*Exercise instructions*.
Scan the entries below for the word "with". Copy each line that has it.

*Data extracted from a collection*.
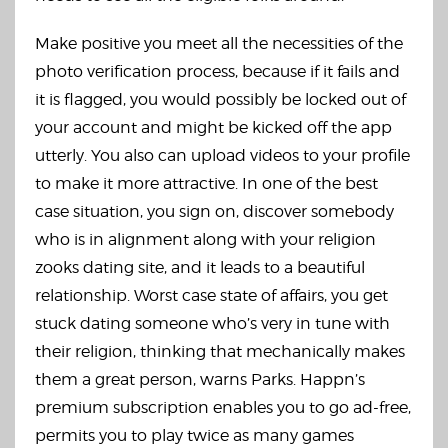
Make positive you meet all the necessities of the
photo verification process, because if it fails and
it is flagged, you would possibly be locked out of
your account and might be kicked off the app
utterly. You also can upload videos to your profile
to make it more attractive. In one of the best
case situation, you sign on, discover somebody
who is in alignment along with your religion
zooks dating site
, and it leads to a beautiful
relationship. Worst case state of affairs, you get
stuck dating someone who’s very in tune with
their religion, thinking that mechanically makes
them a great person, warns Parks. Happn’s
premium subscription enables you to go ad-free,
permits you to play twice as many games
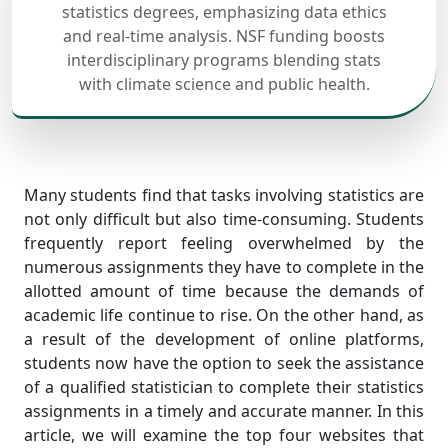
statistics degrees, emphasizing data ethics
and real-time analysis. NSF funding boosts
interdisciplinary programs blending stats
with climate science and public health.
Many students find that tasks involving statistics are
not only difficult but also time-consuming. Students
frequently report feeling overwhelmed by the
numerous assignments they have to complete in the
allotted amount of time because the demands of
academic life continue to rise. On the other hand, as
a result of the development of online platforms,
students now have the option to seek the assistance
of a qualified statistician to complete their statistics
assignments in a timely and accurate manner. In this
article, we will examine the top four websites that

*Exercise output*.
who is in alignment along with your religion
stuck dating someone who’s very in tune with
with climate science and public health.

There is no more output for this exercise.